#### [Assignment]
Would you print the listing that follows exactly, but without its pictures?
[[ Material provided, beginning ]]
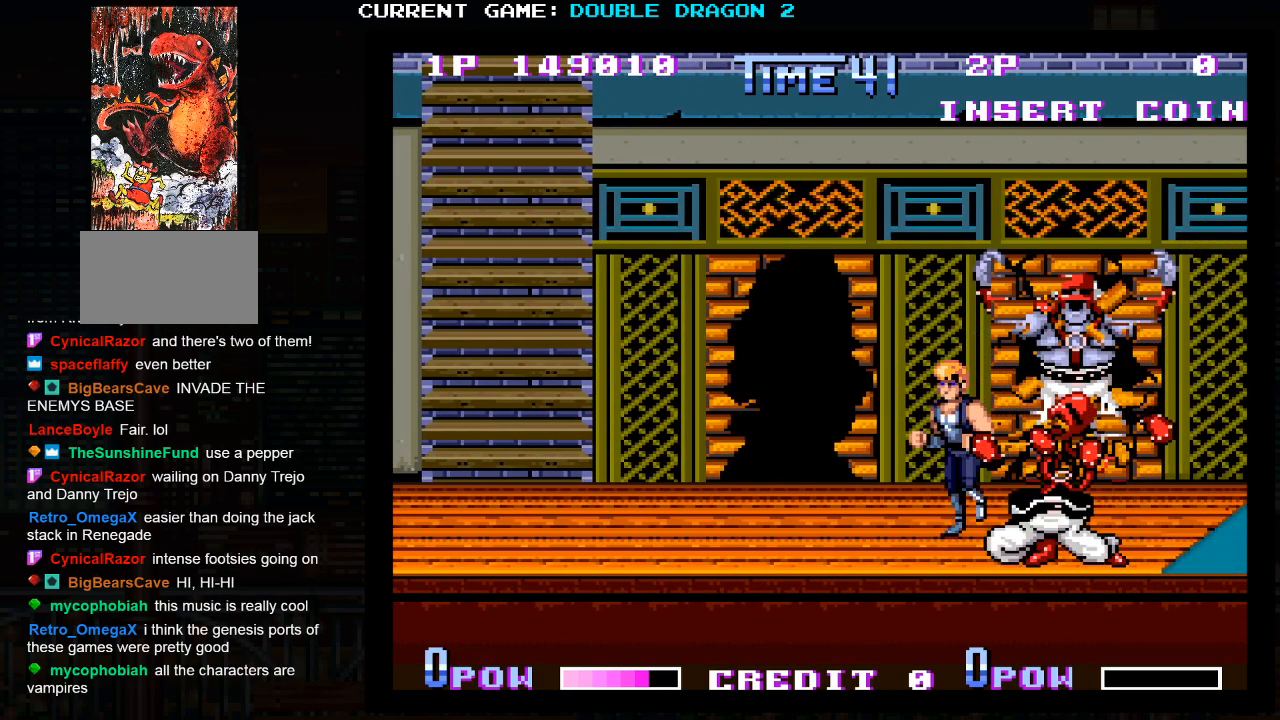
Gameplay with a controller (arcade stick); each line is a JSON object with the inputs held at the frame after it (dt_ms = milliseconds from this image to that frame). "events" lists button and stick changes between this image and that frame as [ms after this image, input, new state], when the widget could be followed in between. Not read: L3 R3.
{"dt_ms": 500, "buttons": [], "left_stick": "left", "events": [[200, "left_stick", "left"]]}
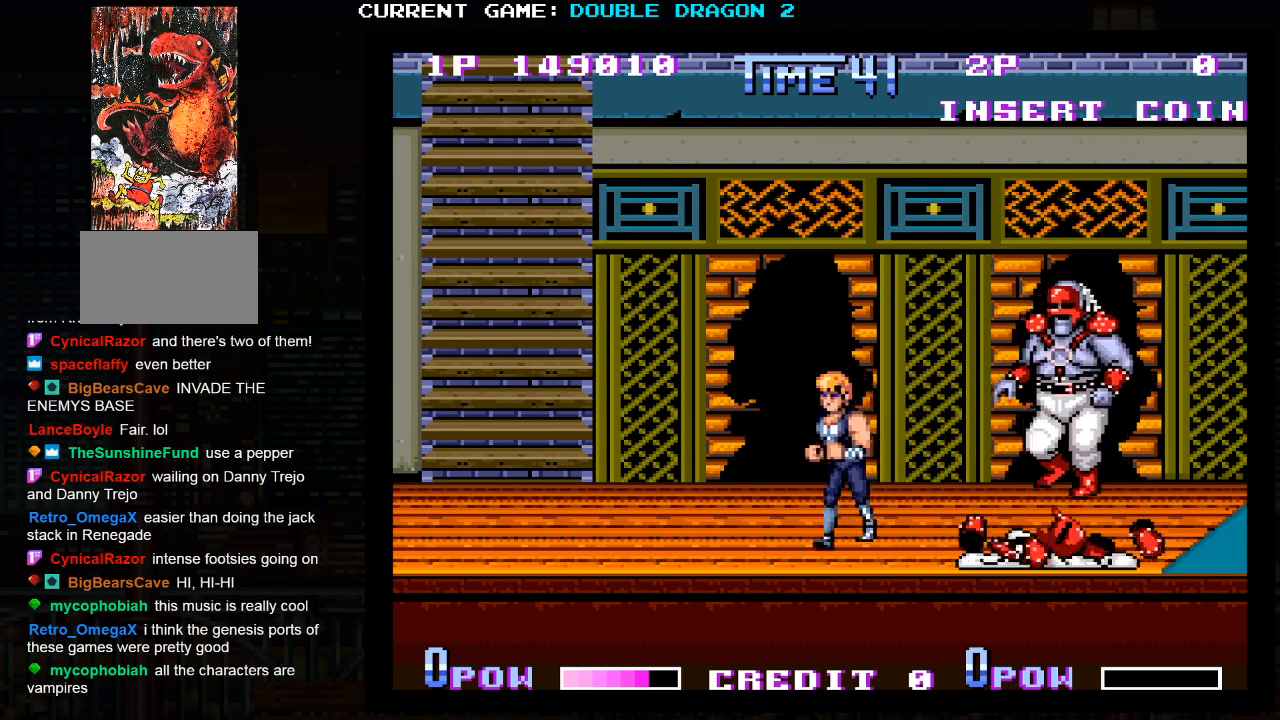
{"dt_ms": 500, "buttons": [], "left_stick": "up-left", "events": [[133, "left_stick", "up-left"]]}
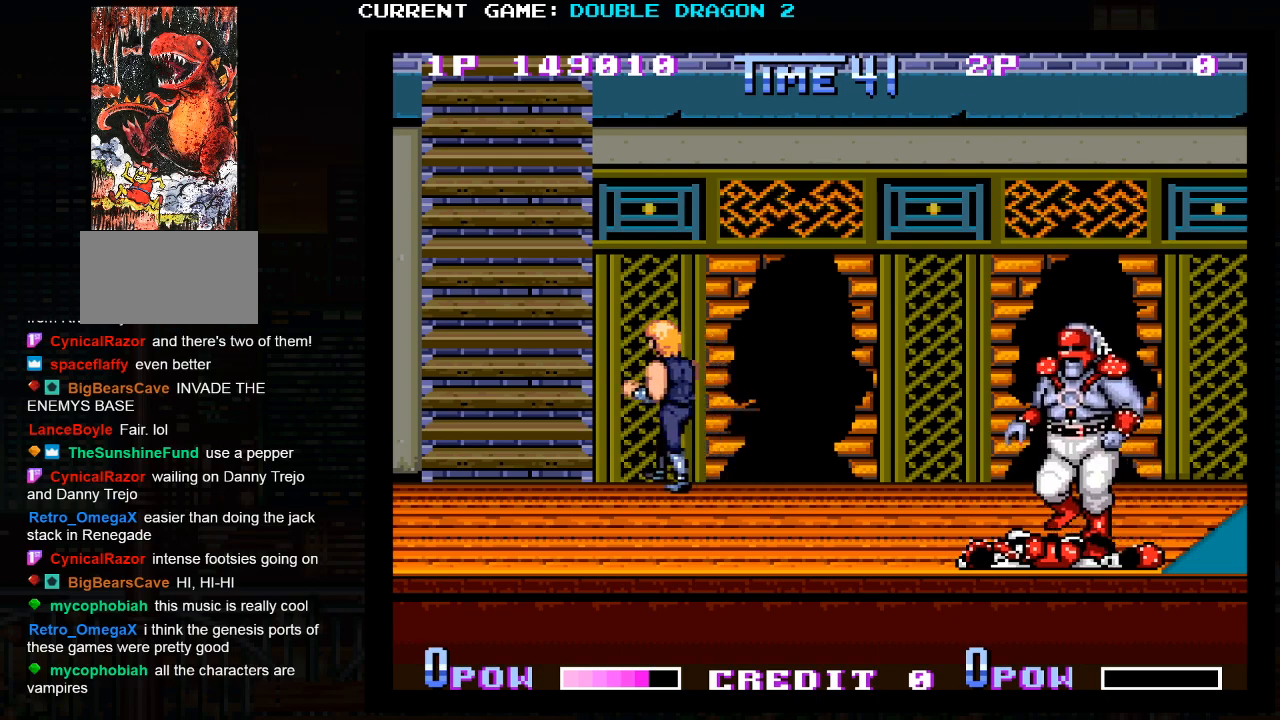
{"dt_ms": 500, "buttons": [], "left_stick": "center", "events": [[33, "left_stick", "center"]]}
[[ Material provided, end ]]
#### [Written response]
Gameplay with a controller (arcade stick); each line is a JSON object with the inputs held at the frame after it (dt_ms = milliseconds from this image to that frame). "events" lists button and stick changes between this image and that frame as [ms after this image, input, new state], when the widget could be followed in between. Not read: L3 R3.
{"dt_ms": 500, "buttons": [], "left_stick": "left", "events": [[200, "left_stick", "left"]]}
{"dt_ms": 500, "buttons": [], "left_stick": "up-left", "events": [[133, "left_stick", "up-left"]]}
{"dt_ms": 500, "buttons": [], "left_stick": "center", "events": [[33, "left_stick", "center"]]}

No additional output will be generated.